Since f2 is not computed in a differentiable manner, from the autograd point of view, it is the same as if you were adding a constant number to your loss.
And when taking derivatives, a constant number does not change anything, so you can actually remove f2 from this line and you will see the exact same behavior wrt to the gradients that are computed.

Hassan_Mahmood · July 9, 2020, 3:23am

@albanD Thanks a lot for your insight.
1- What will happen to the following function ,

def f1(tensor1,tensor2):
H=tensor1-tensor2
NUM=((tensor1).data.cpu().numpy()-(tensor2).data.cpu().numpy())**2 # some operation in numpy domain

return H-NUM

L=f1
L.backward()

here Loss is affected by “num” everytime differently depending on tensor1 and tensor2.

2- if f2=NUM , f1=H
and L=f1+f2
is L in step 2 and L in step 1 same in term of training

3- My training is getting positively affected by my original posted question.
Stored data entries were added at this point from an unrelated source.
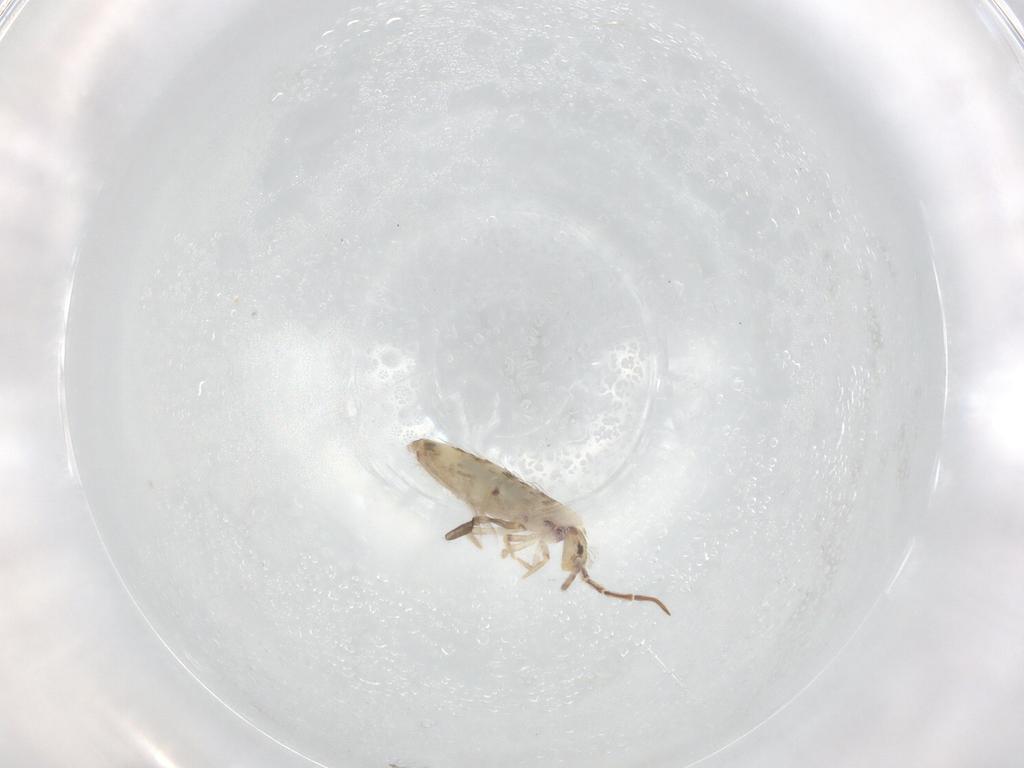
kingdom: Animalia
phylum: Arthropoda
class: Collembola
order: Entomobryomorpha
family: Entomobryidae
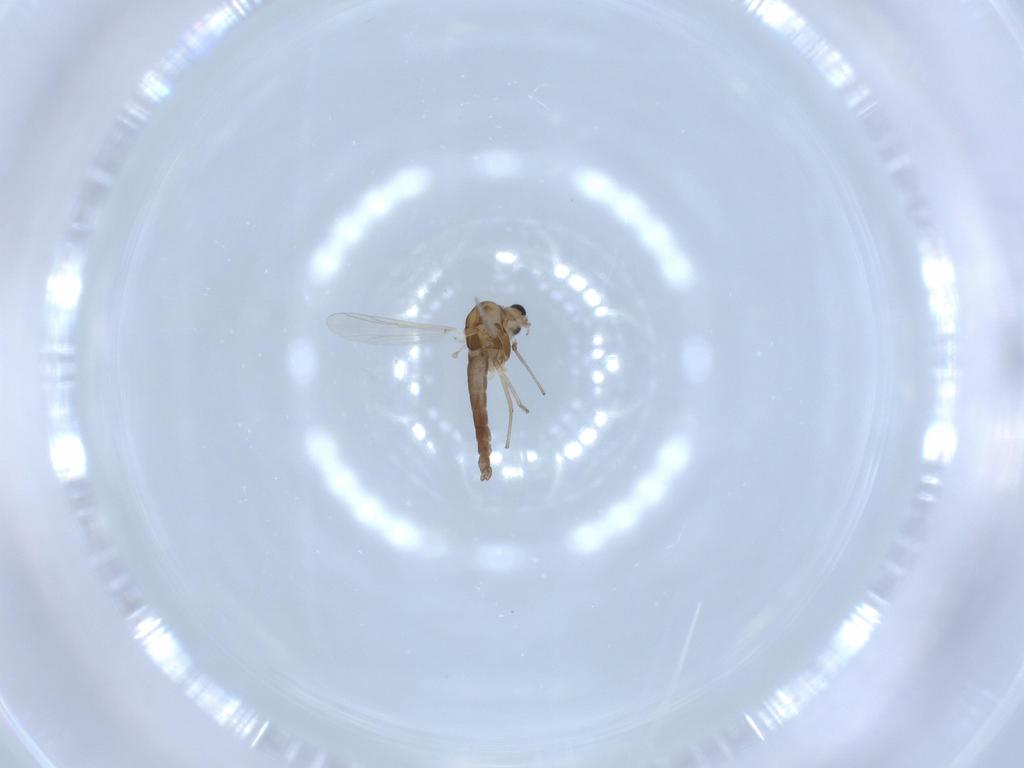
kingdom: Animalia
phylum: Arthropoda
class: Insecta
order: Diptera
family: Chironomidae
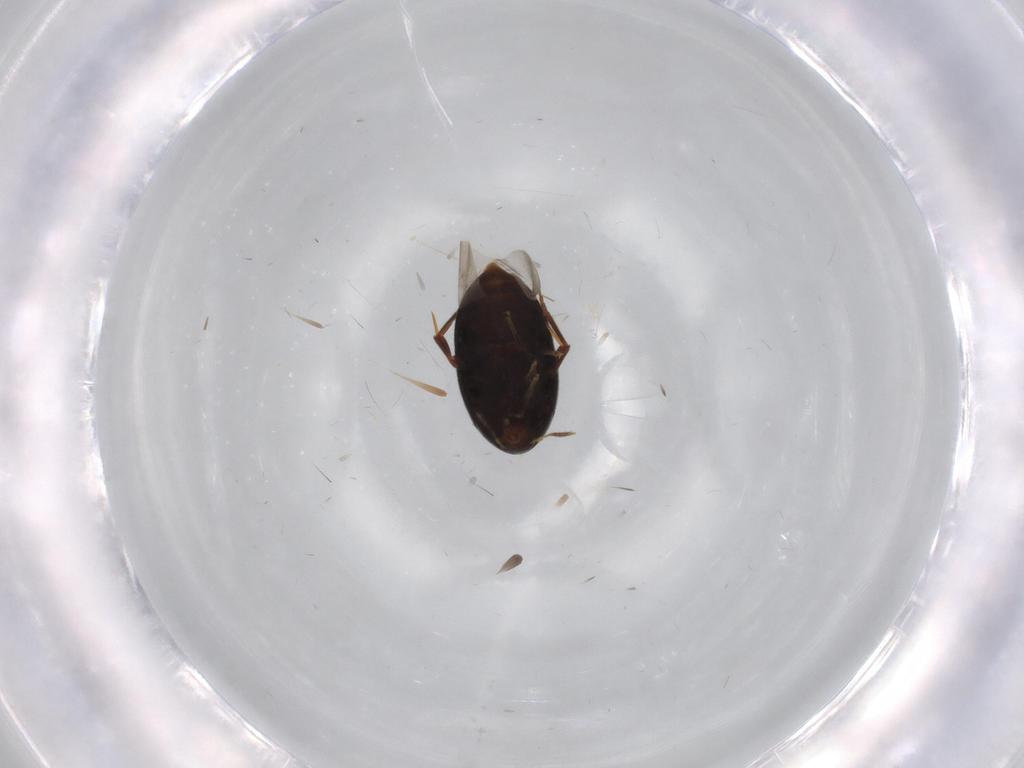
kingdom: Animalia
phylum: Arthropoda
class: Insecta
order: Coleoptera
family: Melandryidae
What can be the reason for that.
Thanks.

albanD · July 9, 2020, 3:13pm

Hi,

When you use .data (which you should never use in general ) you break the “link” with tensor1 and tensor2 from the point of view of the autograd. And so what you do there is ignore for gradient computations.
Here you could replace NUM = 42 and you will get the same result.
no because in 1, you do H - NUM but here you do H + NUM. But otherwise yes they will be the same.
There are gradients flowing to H (because you compute it in a differentiable manner) and so this will influence your training.